*What the exercise asks*: When you reach the entries, transcribe each one exactly.

*Task material*:
==========
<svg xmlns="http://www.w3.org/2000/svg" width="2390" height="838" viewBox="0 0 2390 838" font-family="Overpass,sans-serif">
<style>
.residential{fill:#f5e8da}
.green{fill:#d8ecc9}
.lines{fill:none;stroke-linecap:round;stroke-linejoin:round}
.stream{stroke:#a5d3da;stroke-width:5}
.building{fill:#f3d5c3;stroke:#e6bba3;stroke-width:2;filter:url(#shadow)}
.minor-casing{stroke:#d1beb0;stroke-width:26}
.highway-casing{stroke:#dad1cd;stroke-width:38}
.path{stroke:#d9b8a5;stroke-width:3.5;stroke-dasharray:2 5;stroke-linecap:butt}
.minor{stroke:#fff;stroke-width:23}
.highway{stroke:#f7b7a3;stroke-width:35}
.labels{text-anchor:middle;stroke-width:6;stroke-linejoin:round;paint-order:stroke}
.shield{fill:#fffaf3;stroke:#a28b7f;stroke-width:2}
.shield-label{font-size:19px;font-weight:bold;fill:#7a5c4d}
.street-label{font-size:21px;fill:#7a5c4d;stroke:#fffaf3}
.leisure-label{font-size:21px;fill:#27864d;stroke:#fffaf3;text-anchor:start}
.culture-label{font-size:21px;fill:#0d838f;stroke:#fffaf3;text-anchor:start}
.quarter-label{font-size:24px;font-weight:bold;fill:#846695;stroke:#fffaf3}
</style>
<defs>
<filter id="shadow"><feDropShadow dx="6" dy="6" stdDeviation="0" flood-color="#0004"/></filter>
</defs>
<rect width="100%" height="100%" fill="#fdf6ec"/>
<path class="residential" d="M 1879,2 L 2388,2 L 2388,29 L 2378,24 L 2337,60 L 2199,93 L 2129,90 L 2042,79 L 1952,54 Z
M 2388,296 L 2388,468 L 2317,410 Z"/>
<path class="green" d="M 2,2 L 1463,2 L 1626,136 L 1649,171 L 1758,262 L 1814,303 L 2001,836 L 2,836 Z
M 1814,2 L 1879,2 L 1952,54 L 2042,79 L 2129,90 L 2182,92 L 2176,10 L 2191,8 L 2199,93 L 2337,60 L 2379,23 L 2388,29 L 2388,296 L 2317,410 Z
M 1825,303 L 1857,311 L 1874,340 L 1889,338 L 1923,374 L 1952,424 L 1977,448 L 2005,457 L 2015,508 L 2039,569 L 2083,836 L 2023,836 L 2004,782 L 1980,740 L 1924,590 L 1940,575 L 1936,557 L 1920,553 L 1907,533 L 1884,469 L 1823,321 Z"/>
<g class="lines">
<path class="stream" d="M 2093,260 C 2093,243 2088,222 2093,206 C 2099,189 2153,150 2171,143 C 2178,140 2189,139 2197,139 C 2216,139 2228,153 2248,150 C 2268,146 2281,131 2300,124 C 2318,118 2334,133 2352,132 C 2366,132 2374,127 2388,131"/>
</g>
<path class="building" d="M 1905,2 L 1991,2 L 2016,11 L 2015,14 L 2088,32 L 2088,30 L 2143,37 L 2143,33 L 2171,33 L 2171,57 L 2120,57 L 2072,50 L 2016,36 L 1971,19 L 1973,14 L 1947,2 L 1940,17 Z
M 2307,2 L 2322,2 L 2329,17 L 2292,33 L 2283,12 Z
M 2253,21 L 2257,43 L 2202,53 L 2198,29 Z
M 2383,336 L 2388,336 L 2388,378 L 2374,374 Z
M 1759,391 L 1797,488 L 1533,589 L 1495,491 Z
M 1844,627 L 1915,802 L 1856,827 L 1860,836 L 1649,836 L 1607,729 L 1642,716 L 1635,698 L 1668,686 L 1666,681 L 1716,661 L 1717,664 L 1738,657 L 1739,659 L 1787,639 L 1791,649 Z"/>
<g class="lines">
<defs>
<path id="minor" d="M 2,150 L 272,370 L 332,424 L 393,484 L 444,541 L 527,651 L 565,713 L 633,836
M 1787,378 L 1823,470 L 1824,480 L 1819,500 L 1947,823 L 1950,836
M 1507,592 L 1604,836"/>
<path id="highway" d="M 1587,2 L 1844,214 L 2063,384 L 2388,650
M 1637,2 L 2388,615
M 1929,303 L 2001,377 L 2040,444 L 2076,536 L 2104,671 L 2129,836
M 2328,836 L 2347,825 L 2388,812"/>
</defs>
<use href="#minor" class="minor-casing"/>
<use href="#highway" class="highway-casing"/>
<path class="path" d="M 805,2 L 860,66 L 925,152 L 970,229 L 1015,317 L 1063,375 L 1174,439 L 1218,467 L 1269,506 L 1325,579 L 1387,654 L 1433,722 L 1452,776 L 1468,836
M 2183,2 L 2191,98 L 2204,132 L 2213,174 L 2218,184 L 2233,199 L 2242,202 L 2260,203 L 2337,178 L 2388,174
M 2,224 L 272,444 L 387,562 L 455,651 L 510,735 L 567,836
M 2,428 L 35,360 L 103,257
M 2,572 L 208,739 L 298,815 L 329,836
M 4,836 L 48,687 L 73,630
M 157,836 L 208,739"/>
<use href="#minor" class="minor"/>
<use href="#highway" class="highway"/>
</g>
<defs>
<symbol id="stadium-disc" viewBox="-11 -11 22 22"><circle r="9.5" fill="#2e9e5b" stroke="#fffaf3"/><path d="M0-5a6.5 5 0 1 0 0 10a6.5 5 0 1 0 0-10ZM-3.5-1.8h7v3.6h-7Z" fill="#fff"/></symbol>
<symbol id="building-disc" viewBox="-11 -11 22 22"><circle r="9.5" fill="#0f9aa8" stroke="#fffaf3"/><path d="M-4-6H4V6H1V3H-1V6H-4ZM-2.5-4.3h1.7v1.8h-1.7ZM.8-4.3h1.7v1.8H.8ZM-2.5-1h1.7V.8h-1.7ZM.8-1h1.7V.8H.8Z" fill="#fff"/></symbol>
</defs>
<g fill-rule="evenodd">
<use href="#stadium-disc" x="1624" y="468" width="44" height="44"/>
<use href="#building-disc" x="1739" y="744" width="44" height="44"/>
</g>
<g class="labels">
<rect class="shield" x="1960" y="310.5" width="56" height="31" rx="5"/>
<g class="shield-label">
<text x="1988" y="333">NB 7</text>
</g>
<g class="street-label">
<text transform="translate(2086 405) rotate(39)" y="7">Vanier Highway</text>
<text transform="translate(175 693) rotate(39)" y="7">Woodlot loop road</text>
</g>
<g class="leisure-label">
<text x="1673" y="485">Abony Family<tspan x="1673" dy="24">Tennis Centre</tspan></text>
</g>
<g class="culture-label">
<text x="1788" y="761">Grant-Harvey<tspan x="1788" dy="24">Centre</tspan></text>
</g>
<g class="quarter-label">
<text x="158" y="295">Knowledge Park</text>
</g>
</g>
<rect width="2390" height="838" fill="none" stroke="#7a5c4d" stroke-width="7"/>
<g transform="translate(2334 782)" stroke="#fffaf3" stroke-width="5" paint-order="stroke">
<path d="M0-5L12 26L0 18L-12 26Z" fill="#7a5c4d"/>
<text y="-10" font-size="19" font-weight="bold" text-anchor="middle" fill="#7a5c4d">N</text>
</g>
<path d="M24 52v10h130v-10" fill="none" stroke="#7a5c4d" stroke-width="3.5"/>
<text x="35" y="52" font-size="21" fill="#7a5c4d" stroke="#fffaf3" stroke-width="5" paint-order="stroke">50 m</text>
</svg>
==========
*Task answer*:
<svg xmlns="http://www.w3.org/2000/svg" width="2390" height="838" viewBox="0 0 2390 838" font-family="Overpass,sans-serif">
<style>
.residential{fill:#f5e8da}
.green{fill:#d8ecc9}
.lines{fill:none;stroke-linecap:round;stroke-linejoin:round}
.stream{stroke:#a5d3da;stroke-width:5}
.building{fill:#f3d5c3;stroke:#e6bba3;stroke-width:2;filter:url(#shadow)}
.minor-casing{stroke:#d1beb0;stroke-width:26}
.highway-casing{stroke:#dad1cd;stroke-width:38}
.path{stroke:#d9b8a5;stroke-width:3.5;stroke-dasharray:2 5;stroke-linecap:butt}
.minor{stroke:#fff;stroke-width:23}
.highway{stroke:#f7b7a3;stroke-width:35}
.labels{text-anchor:middle;stroke-width:6;stroke-linejoin:round;paint-order:stroke}
.shield{fill:#fffaf3;stroke:#a28b7f;stroke-width:2}
.shield-label{font-size:19px;font-weight:bold;fill:#7a5c4d}
.street-label{font-size:21px;fill:#7a5c4d;stroke:#fffaf3}
.leisure-label{font-size:21px;fill:#27864d;stroke:#fffaf3;text-anchor:start}
.culture-label{font-size:21px;fill:#0d838f;stroke:#fffaf3;text-anchor:start}
.quarter-label{font-size:24px;font-weight:bold;fill:#846695;stroke:#fffaf3}
</style>
<defs>
<filter id="shadow"><feDropShadow dx="6" dy="6" stdDeviation="0" flood-color="#0004"/></filter>
</defs>
<rect width="100%" height="100%" fill="#fdf6ec"/>
<path class="residential" d="M 1879,2 L 2388,2 L 2388,29 L 2378,24 L 2337,60 L 2199,93 L 2129,90 L 2042,79 L 1952,54 Z
M 2388,296 L 2388,468 L 2317,410 Z"/>
<path class="green" d="M 2,2 L 1463,2 L 1626,136 L 1649,171 L 1758,262 L 1814,303 L 2001,836 L 2,836 Z
M 1814,2 L 1879,2 L 1952,54 L 2042,79 L 2129,90 L 2182,92 L 2176,10 L 2191,8 L 2199,93 L 2337,60 L 2379,23 L 2388,29 L 2388,296 L 2317,410 Z
M 1825,303 L 1857,311 L 1874,340 L 1889,338 L 1923,374 L 1952,424 L 1977,448 L 2005,457 L 2015,508 L 2039,569 L 2083,836 L 2023,836 L 2004,782 L 1980,740 L 1924,590 L 1940,575 L 1936,557 L 1920,553 L 1907,533 L 1884,469 L 1823,321 Z"/>
<g class="lines">
<path class="stream" d="M 2093,260 C 2093,243 2088,222 2093,206 C 2099,189 2153,150 2171,143 C 2178,140 2189,139 2197,139 C 2216,139 2228,153 2248,150 C 2268,146 2281,131 2300,124 C 2318,118 2334,133 2352,132 C 2366,132 2374,127 2388,131"/>
</g>
<path class="building" d="M 1905,2 L 1991,2 L 2016,11 L 2015,14 L 2088,32 L 2088,30 L 2143,37 L 2143,33 L 2171,33 L 2171,57 L 2120,57 L 2072,50 L 2016,36 L 1971,19 L 1973,14 L 1947,2 L 1940,17 Z
M 2307,2 L 2322,2 L 2329,17 L 2292,33 L 2283,12 Z
M 2253,21 L 2257,43 L 2202,53 L 2198,29 Z
M 2383,336 L 2388,336 L 2388,378 L 2374,374 Z
M 1759,391 L 1797,488 L 1533,589 L 1495,491 Z
M 1844,627 L 1915,802 L 1856,827 L 1860,836 L 1649,836 L 1607,729 L 1642,716 L 1635,698 L 1668,686 L 1666,681 L 1716,661 L 1717,664 L 1738,657 L 1739,659 L 1787,639 L 1791,649 Z"/>
<g class="lines">
<defs>
<path id="minor" d="M 2,150 L 272,370 L 332,424 L 393,484 L 444,541 L 527,651 L 565,713 L 633,836
M 1787,378 L 1823,470 L 1824,480 L 1819,500 L 1947,823 L 1950,836
M 1507,592 L 1604,836"/>
<path id="highway" d="M 1587,2 L 1844,214 L 2063,384 L 2388,650
M 1637,2 L 2388,615
M 1929,303 L 2001,377 L 2040,444 L 2076,536 L 2104,671 L 2129,836
M 2328,836 L 2347,825 L 2388,812"/>
</defs>
<use href="#minor" class="minor-casing"/>
<use href="#highway" class="highway-casing"/>
<path class="path" d="M 805,2 L 860,66 L 925,152 L 970,229 L 1015,317 L 1063,375 L 1174,439 L 1218,467 L 1269,506 L 1325,579 L 1387,654 L 1433,722 L 1452,776 L 1468,836
M 2183,2 L 2191,98 L 2204,132 L 2213,174 L 2218,184 L 2233,199 L 2242,202 L 2260,203 L 2337,178 L 2388,174
M 2,224 L 272,444 L 387,562 L 455,651 L 510,735 L 567,836
M 2,428 L 35,360 L 103,257
M 2,572 L 208,739 L 298,815 L 329,836
M 4,836 L 48,687 L 73,630
M 157,836 L 208,739"/>
<use href="#minor" class="minor"/>
<use href="#highway" class="highway"/>
</g>
<defs>
<symbol id="stadium-disc" viewBox="-11 -11 22 22"><circle r="9.5" fill="#2e9e5b" stroke="#fffaf3"/><path d="M0-5a6.5 5 0 1 0 0 10a6.5 5 0 1 0 0-10ZM-3.5-1.8h7v3.6h-7Z" fill="#fff"/></symbol>
<symbol id="building-disc" viewBox="-11 -11 22 22"><circle r="9.5" fill="#0f9aa8" stroke="#fffaf3"/><path d="M-4-6H4V6H1V3H-1V6H-4ZM-2.5-4.3h1.7v1.8h-1.7ZM.8-4.3h1.7v1.8H.8ZM-2.5-1h1.7V.8h-1.7ZM.8-1h1.7V.8H.8Z" fill="#fff"/></symbol>
</defs>
<g fill-rule="evenodd">
<use href="#stadium-disc" x="1624" y="468" width="44" height="44"/>
<use href="#building-disc" x="1739" y="744" width="44" height="44"/>
</g>
<g class="labels">
<rect class="shield" x="1960" y="310.5" width="56" height="31" rx="5"/>
<g class="shield-label">
<text x="1988" y="333">NB 7</text>
</g>
<g class="street-label">
<text transform="translate(2086 405) rotate(39)" y="7">Vanier Highway</text>
<text transform="translate(175 693) rotate(39)" y="7">Woodlot loop road</text>
</g>
<g class="leisure-label">
<text x="1673" y="485">Abony Family<tspan x="1673" dy="24">Tennis Centre</tspan></text>
</g>
<g class="culture-label">
<text x="1788" y="761">Grant-Harvey<tspan x="1788" dy="24">Centre</tspan></text>
</g>
<g class="quarter-label">
<text x="158" y="295">Knowledge Park</text>
</g>
</g>
<rect width="2390" height="838" fill="none" stroke="#7a5c4d" stroke-width="7"/>
<g transform="translate(2334 782)" stroke="#fffaf3" stroke-width="5" paint-order="stroke">
<path d="M0-5L12 26L0 18L-12 26Z" fill="#7a5c4d"/>
<text y="-10" font-size="19" font-weight="bold" text-anchor="middle" fill="#7a5c4d">N</text>
</g>
<path d="M24 52v10h130v-10" fill="none" stroke="#7a5c4d" stroke-width="3.5"/>
<text x="35" y="52" font-size="21" fill="#7a5c4d" stroke="#fffaf3" stroke-width="5" paint-order="stroke">50 m</text>
</svg>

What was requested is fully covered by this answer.